Maybe you noticed in tonight’s paper that the Supreme Court is hearing a case on whether a law banning cross burning (a la KKK) is a violation of free speech, or a legitimate way to “punish” what the SF Chronicle called “racial intimidation”. No less an entity than the ACLU is helping defend the free speech view.
We found it appalling that, in the early stages of the hearing, the Justices focused mainly on what constitutes free speech and whether it was fair to single out cross burning as the only example of egregious actionable behavior.
It took the only black man currently sitting on the Court, Clarence Thomas, to point out that historically, cross burning is far more than symbolic speech or even intimidation. It’s an unmistakable physical threat. Thomas didn’t speak out until halfway through the hearing. The other Justices listened. This changed the course and tone of the debate.
I attended a gun show at the San Mateo County fairground facilities in the early 1990′s. Much of the offerings were garbage exhibited by low-lifers peddling cheap imported ammunition, war surplus castoffs and fake Nazi memorabilia. One exhibitor was hawking paper targets with the circle-and-diagonal “ban the …” symbol, a pink triangle, and telescopic sight crosshairs superimposed over a crude drawing of a face that was represented as “gay”. The shooting target had the word “Kill fags” printed prominently on it.
I asked the exhibitor if the target was his. When he responded “yes”, I turned him in to the expo officials. They made him take it down. Five minutes later, it was up again. If that’s “symbolic speech”, then I would surely have a similar right to “symbolically” publish his name and address with detailed instructions on how to locate and detonate his gas main.
However else one may size up the individual justices, these men are intellectually acquisitive.
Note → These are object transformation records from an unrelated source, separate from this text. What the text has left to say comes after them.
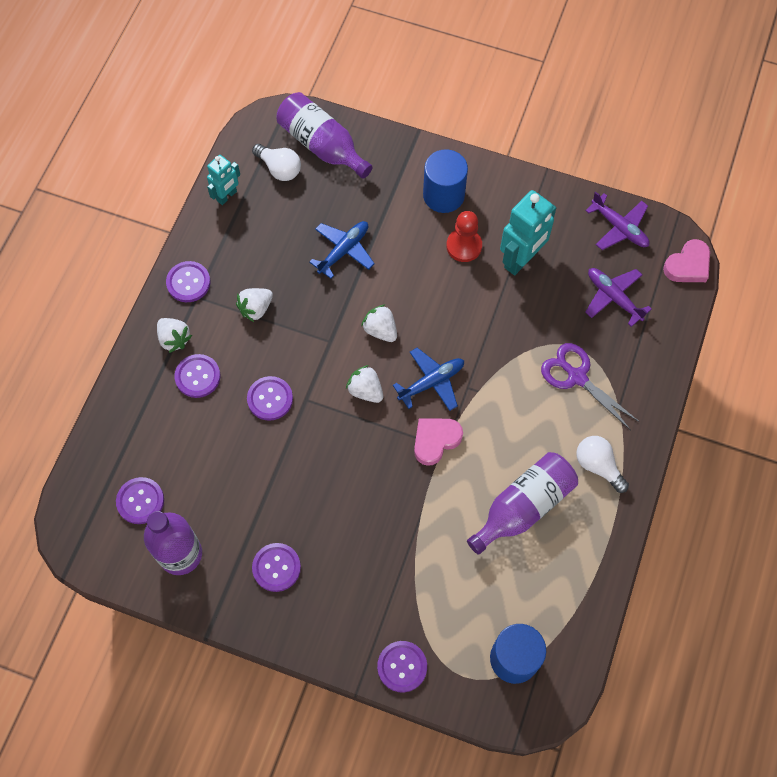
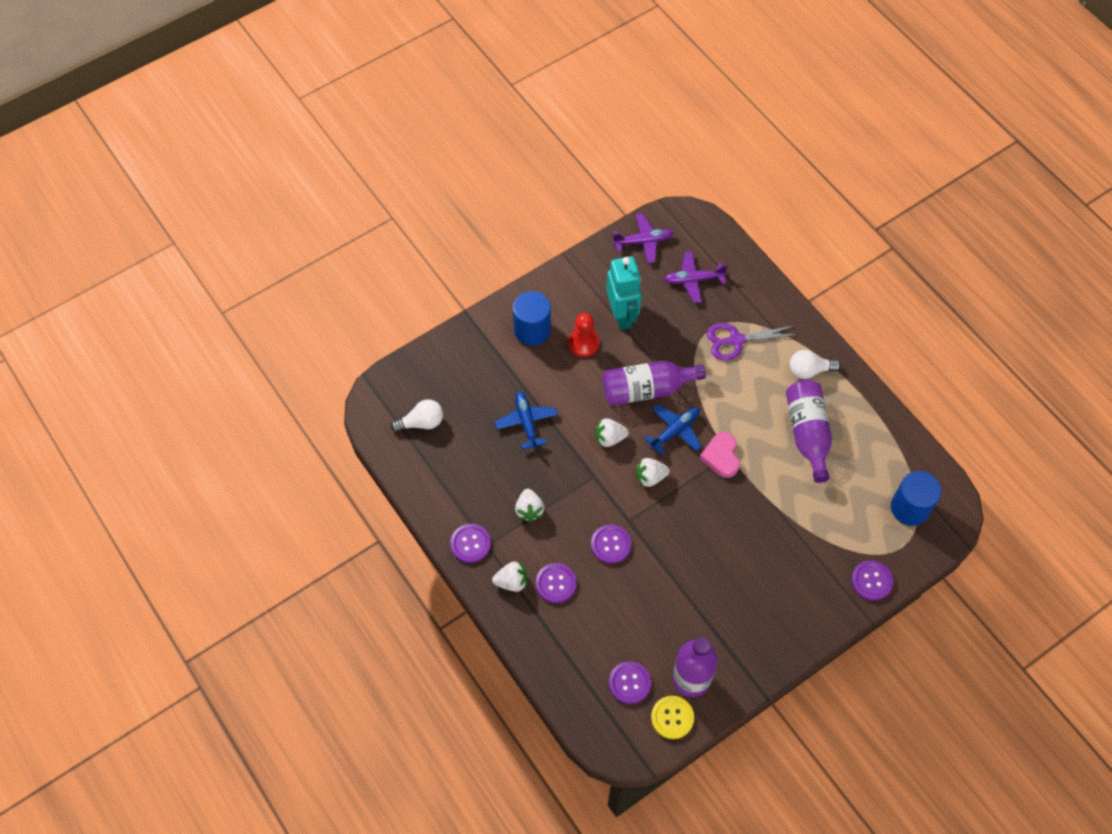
camera: 55 degrees left, 5 degrees down
turquoise robot [207,155,240,205] -> none
purple button [252,543,301,592] -> none
purple bottle [277,92,373,179] -> purple bottle moved to [603,361,706,406]
blue plane [393,348,464,411] -> blue plane turned 45 degrees clockwise [644,404,702,456]
pink heart [663,239,710,282] -> none
none -> yellow button [651,696,694,739]

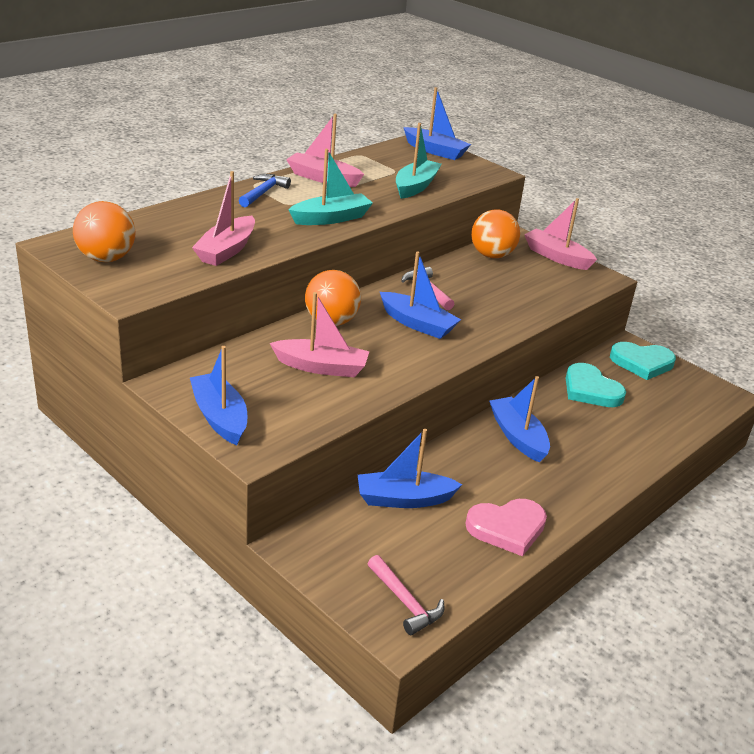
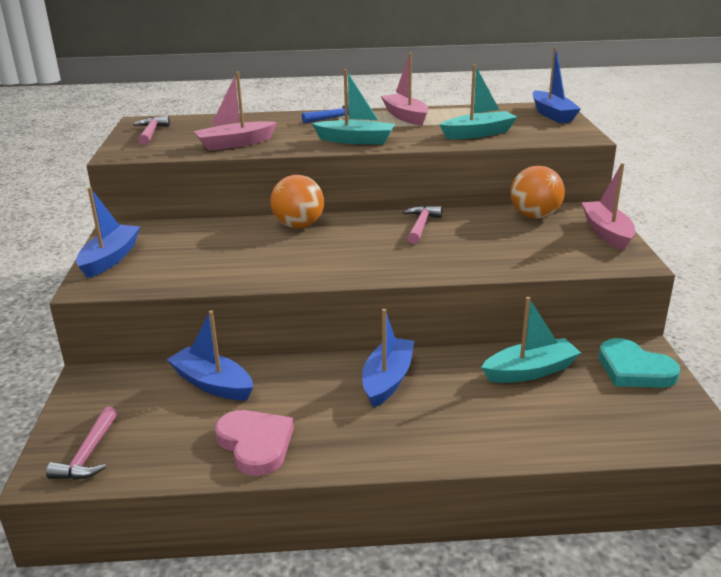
camera: 45 degrees right, 5 degrees down
orange ball [73,201,135,262] -> pink hammer [133,116,170,145]
pink boat [270,292,370,377] -> none
blue boat [380,251,461,339] -> none
pink heart [465,499,547,556] -> pink heart turned 150 degrees counterclockwise [215,410,294,476]
turquoise heart [566,363,626,407] -> turquoise boat [481,297,581,383]

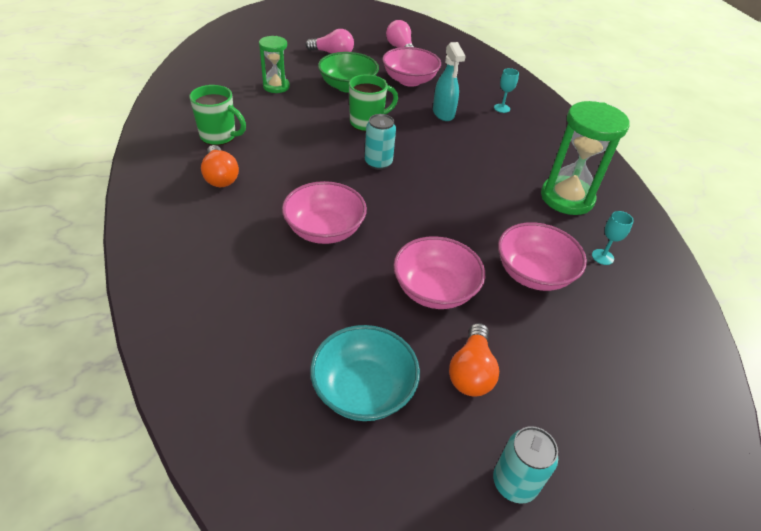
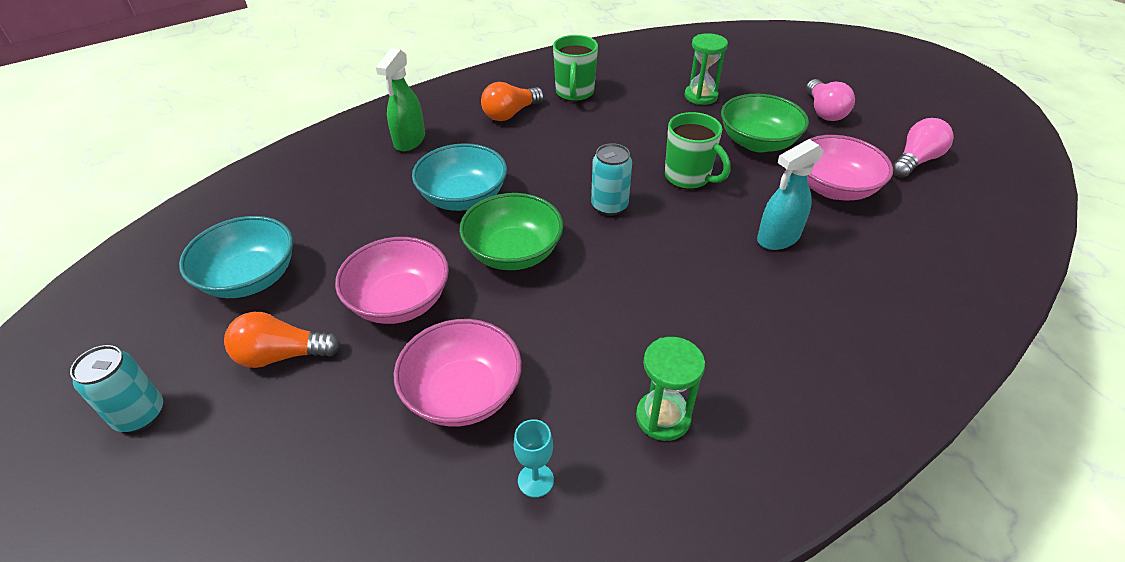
camera: 75 degrees right, 0 degrees up
pink bowl [282,181,367,244] -> turquoise bowl [412,143,507,211]
turquoise goblet [494,68,519,113] -> none
green hourglass [541,101,630,215] -> green hourglass [636,337,705,441], size x0.60
none -> green spray bottle [376,48,425,151]
none -> green bowl [459,193,563,270]

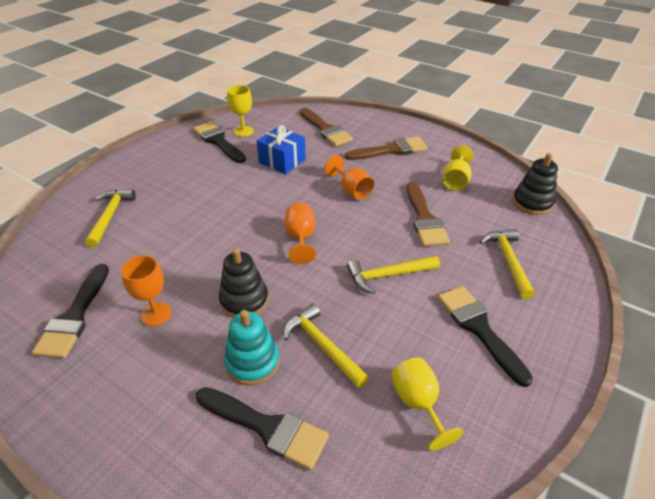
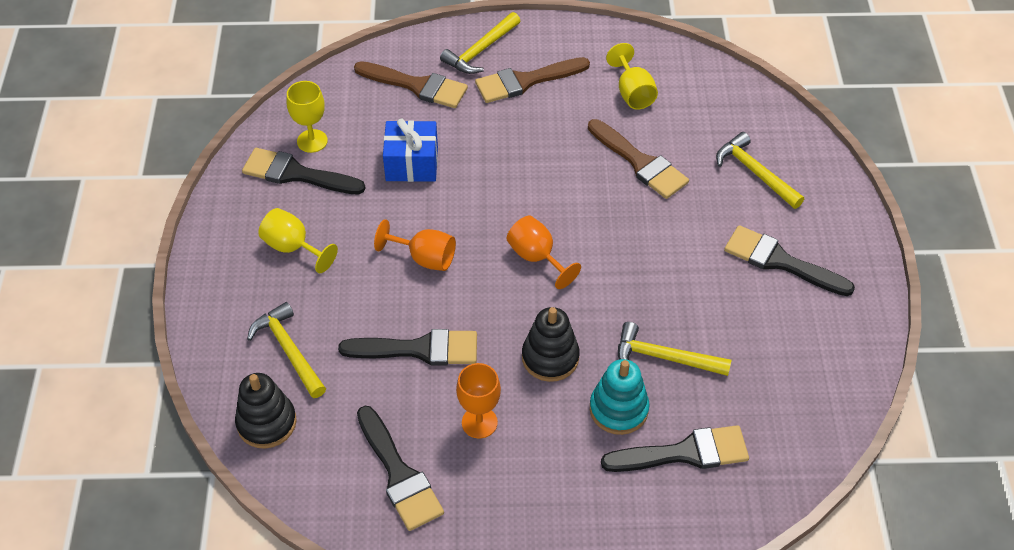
camera: 35 degrees left, 10 degrees up
orange goblet [325,155,374,200] -> orange goblet moved to [374,219,456,271]
brown brush [345,136,428,160] -> brown brush turned 150 degrees counterclockwise [475,57,590,103]
yellow hammer [347,256,440,294] -> yellow hammer moved to [440,12,520,74]
yellow goblet [391,357,463,450] -> yellow goblet moved to [258,208,338,273]
black stacking toy [512,153,558,215] -> black stacking toy moved to [235,373,297,449]
none -> black brush [338,329,477,365]

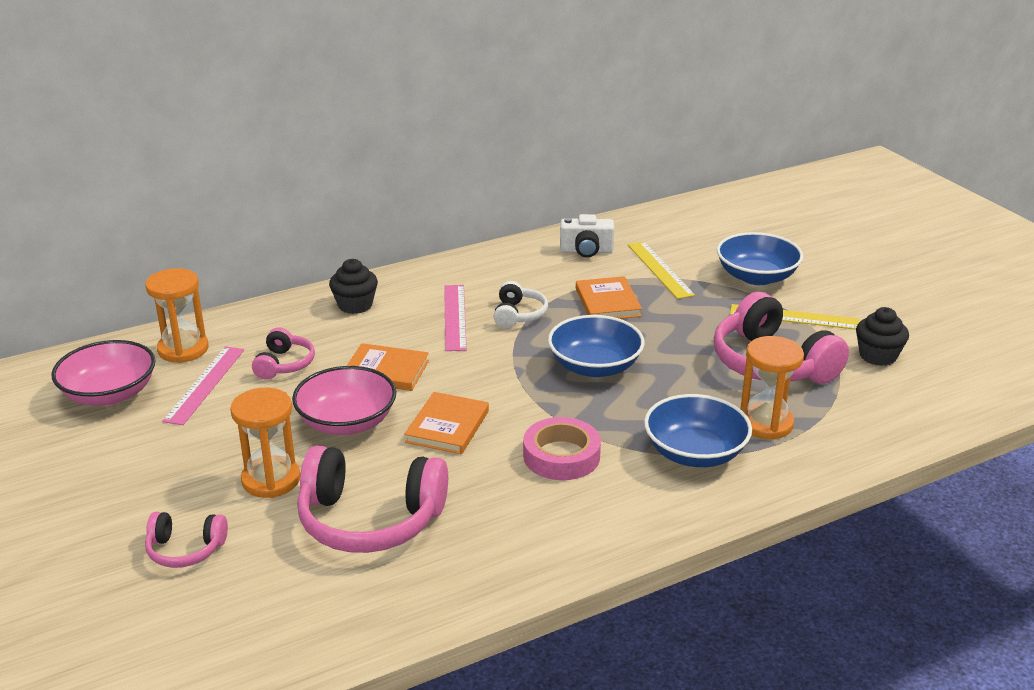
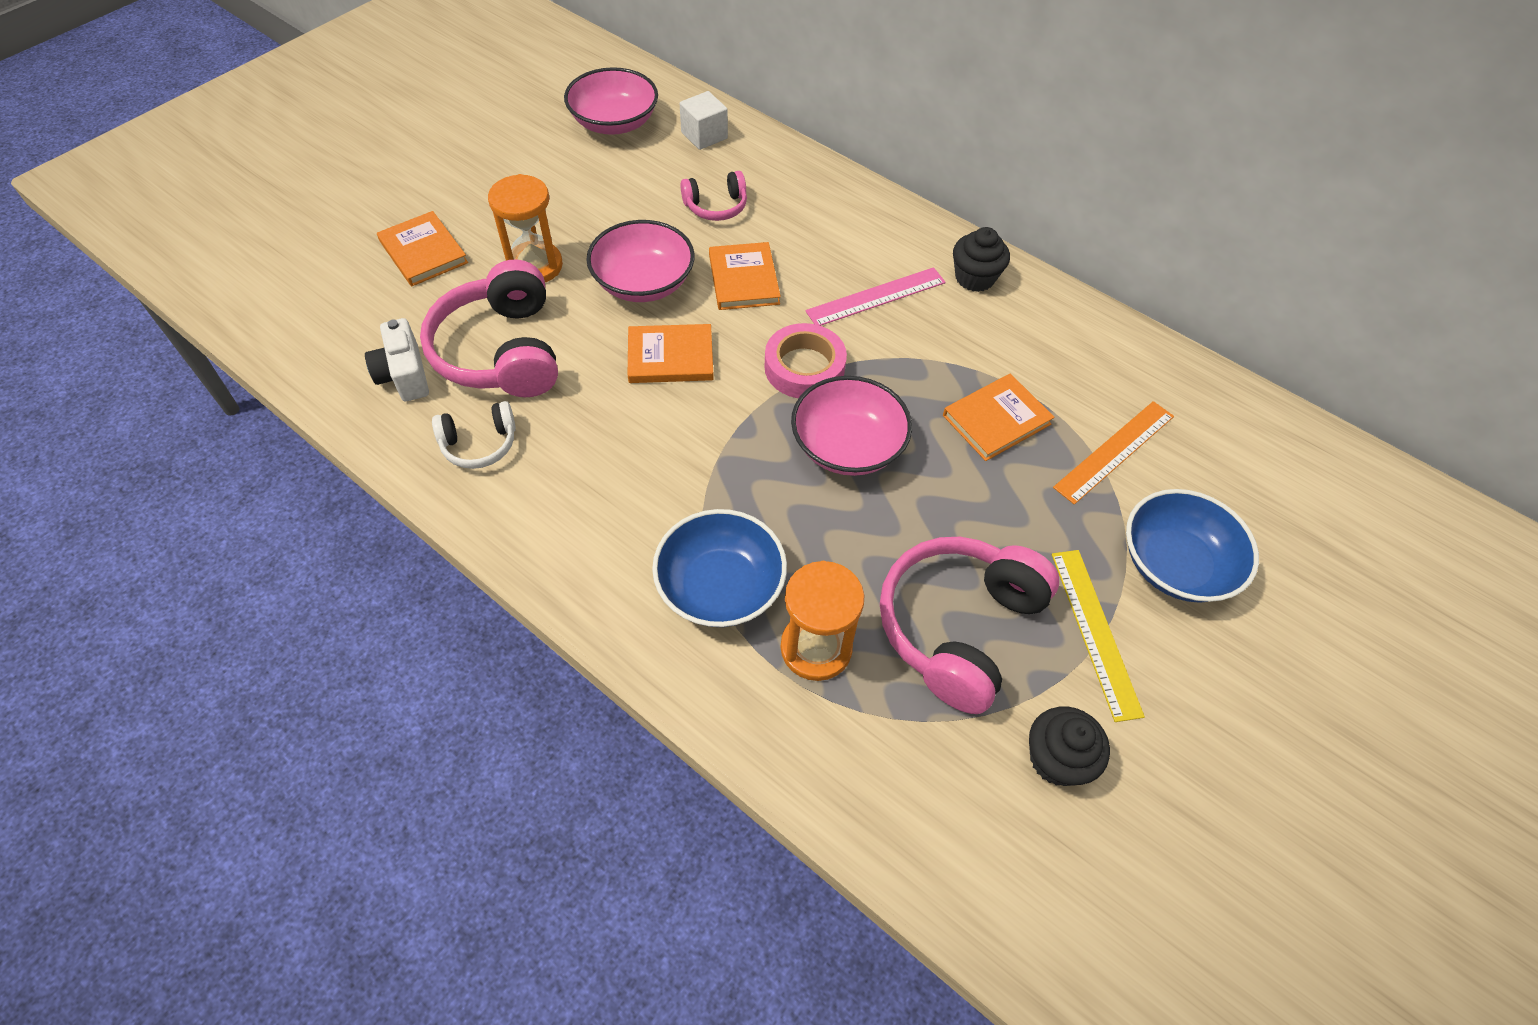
camera: 65 degrees right, 25 degrees up
orange hourglass [145,268,209,363] -> white cube [680,91,728,150]
pink headphones [145,512,228,568] -> orange book [377,211,468,286]
pink ruler [162,346,244,425] -> none
black cupcake [329,259,378,314] -> black cupcake moved to [953,227,1010,292]
white headphones [494,281,548,328] -> white headphones moved to [432,401,516,469]
pink tape [523,417,601,480] -> pink tape moved to [764,323,847,398]
blue bowl [548,315,645,377] -> pink bowl [791,376,912,476]
white camera [560,214,614,258] -> white camera moved to [365,318,429,401]
yellow ruler [628,242,695,299] -> orange ruler [1053,401,1174,505]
What can it mean when eight white Justices get mired on “symbolic speech” that overtly and unmistakably threatens violence and death to innocent, targeted individuals?
I very recently read a pundit’s observation that the ACLU was the only organization in America that could go to court to defend an individual’s right to burn down the ACLU Headquarters. Sorry, ACLU. You need to get off the dime on this one.